# Definition:Vector Addition

## Definition

### Vector Addition on Module

Let $\struct {R, +_R, \times_R}$ be a ring.

Let $\struct {G, +_G}$ be an abelian group.

Let $M := \struct {G, +_G, \circ}_R$ be the corresponding **module over $R$** (either a left module or a right module).

The group operation $+_G$ on $M$ is known as **vector addition** on $M$.

### Vector Addition on Vector Space

Let $\struct {F, +_F, \times_F}$ be a field.

Let $\struct {G, +_G}$ be an abelian group.

Let $V := \struct {G, +_G, \circ}_R$ be the corresponding **vector space over $F$**.
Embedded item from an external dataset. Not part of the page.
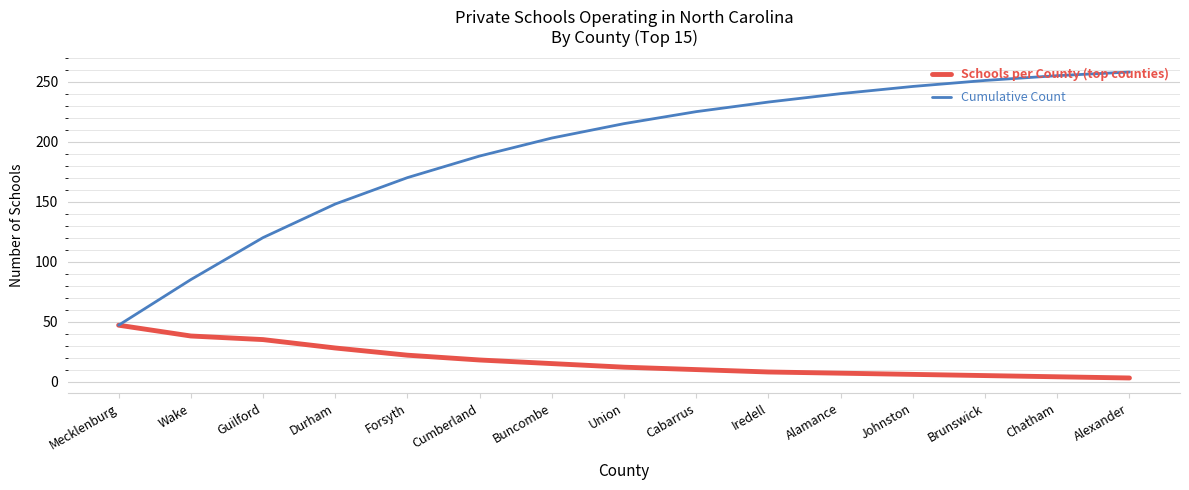

List the series in order of their peak value, lowest first.

Schools per County (top counties), Cumulative Count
The group operation $+_G$ on $V$ is known as **vector addition** on $V$.

### Vector Sum

Let $\mathbf u$ and $\mathbf v$ be vector quantities of the same physical property.

### Component Definition

Let $\mathbf u$ and $\mathbf v$ be represented by their components considered to be embedded in a real $n$-space:

\(\ds \mathbf u\) | \(=\) | \(\ds \tuple {u_1, u_2, \ldots, u_n}\) | ||||||||||||

\(\ds \mathbf v\) | \(=\) | \(\ds \tuple {v_1, v_2, \ldots, v_n}\) |

Then the **(vector) sum** of $\mathbf u$ and $\mathbf v$ is defined as:

- $\mathbf u + \mathbf v := \tuple {u_1 + v_1, u_2 + v_2, \ldots, u_n + v_n}$

Note that the $+$ on the right hand side is conventional addition of numbers, while the $+$ on the left hand side takes on a different meaning.
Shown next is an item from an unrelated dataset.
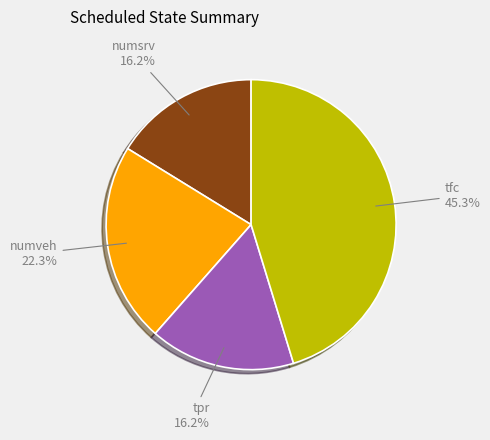

To the nearest percent, what portion does tpr represent?

16%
The distinction is implied by which operands are involved.

### Triangle Law

Let $\mathbf u$ and $\mathbf v$ be represented by arrows embedded in the plane such that:

- $\mathbf u$ is represented by $\vec {AB}$
- $\mathbf v$ is represented by $\vec {BC}$

that is, so that the initial point of $\mathbf v$ is identified with the terminal point of $\mathbf u$.

Then their **(vector) sum** $\mathbf u + \mathbf v$ is represented by the arrow $\vec {AC}$.